Tuesday, December 17, 2019

Completing the Sewanee Creek Trail and Enjoying its Features

In early Spring 2019, I completed the Sewanee Creek Trail from the top of the bluff near the 'Triple Castle' rock outcropping all the way down to Sewanee Creek (about a 400' drop in elevation from 1,800' to 1,400').  Soon thereafter, I found an easier path to the creek from about 2/3 of the way down, going westward to the creek, thus creating what has become (at least for me) a commonly-used loop toward the bottom...a gentle way down and a steep way back up to where the two paths split.




Castle #2
Cool features of the Sewanee Creek Trail include the 'Triple Castle' feature at the outset.  This feature consists of three rock outcroppings end-to-end that can be negotiated, with the last (3rd) outcropping providing an incredible view of the entire Sewanee Creek Gulf.

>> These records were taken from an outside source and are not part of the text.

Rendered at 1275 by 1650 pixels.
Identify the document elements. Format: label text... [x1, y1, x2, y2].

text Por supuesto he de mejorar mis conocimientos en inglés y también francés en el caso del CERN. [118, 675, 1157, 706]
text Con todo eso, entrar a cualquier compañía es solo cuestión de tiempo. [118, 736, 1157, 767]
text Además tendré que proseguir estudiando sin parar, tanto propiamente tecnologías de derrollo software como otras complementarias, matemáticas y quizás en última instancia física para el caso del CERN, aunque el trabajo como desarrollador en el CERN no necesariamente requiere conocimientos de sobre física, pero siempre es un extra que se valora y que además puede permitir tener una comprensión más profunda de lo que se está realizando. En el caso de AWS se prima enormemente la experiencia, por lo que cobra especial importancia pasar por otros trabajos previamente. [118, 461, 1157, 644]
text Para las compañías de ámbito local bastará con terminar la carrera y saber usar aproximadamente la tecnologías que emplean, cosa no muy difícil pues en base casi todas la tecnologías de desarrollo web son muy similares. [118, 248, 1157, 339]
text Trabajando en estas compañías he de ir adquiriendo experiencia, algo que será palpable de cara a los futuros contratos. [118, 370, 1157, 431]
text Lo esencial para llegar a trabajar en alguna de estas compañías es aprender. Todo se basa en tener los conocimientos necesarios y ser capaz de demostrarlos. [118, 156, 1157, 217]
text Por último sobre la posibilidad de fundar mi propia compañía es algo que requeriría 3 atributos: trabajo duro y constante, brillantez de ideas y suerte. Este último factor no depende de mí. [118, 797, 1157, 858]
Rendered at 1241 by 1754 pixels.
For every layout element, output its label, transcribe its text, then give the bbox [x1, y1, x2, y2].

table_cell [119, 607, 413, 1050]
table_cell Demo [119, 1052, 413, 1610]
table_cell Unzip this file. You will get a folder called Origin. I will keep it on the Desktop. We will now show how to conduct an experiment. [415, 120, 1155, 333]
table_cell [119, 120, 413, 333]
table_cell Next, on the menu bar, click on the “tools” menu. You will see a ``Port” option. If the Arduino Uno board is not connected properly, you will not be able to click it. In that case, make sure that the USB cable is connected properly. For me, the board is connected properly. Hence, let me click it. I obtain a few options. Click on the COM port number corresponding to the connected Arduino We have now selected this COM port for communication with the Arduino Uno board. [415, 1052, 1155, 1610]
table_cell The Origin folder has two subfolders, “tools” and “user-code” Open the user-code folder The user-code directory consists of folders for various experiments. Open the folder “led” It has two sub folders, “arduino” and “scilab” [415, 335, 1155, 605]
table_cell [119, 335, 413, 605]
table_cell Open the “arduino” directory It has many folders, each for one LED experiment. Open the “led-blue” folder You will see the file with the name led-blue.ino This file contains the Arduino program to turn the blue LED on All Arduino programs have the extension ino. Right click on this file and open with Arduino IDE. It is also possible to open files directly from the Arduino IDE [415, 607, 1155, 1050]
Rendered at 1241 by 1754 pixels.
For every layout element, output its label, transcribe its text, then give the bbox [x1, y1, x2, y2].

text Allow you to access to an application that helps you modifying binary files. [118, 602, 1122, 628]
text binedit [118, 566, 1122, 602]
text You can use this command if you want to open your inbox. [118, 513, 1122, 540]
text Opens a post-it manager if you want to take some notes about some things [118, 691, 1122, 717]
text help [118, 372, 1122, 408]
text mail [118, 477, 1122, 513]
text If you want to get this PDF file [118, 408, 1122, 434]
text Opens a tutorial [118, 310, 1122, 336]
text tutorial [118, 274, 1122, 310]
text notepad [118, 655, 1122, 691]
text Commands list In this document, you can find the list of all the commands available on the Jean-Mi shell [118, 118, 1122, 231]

I have taken visitors to, and personally photographed the Triple Castle feature on several occasions.
Gary Stephes and Joe Nerio (hiking friends)
Castle #3

















Rock Shelter from Creek
Easy-route view of Creek
There is the trail itself, that passes through multiple bluff regions, a substantial rock field, large trees (featuring, among other species, large hemlock and beech trees in abundance), a cave-like rock shelter (steep route) and a lower flat area from which the Creek can be easily viewed (easy route).





Cave on opposite side of Creek
Close up view of entrance area
There is a substantial cave on the opposite side of the Creek waiting to be explored.








There is the 'island', that is special in and of itself.

The "Island"

There is the stream of water that flows out of the the side of the mountain, that, during dry periods, exhibits greater flow than Sewanee Creek, itself.

Grant Miller observing stream flowing from inside the mountain


Sewanee Creek funneled
Same creek bed during dry season
There is 'the narrows,' where the stream is funneled, and the floor of the stream consists of large smooth slabs of rock, jigsaw puzzled together, creating a table-top stream bed.




There is so much more to explore, both upstream and downstream.  I have done some exploration, and plan to do much more in the future.

Creating additional trails leading to Sewanee Creek, and ultimately connecting to the trail I have already built, could be done.  I'm thinking primarily of Miller Creek downstream, and the Creek on Lot #21 upstream, both of which feed into Sewanee Creek and both of which have substantial waterfalls that would make these additional trails highly desirable.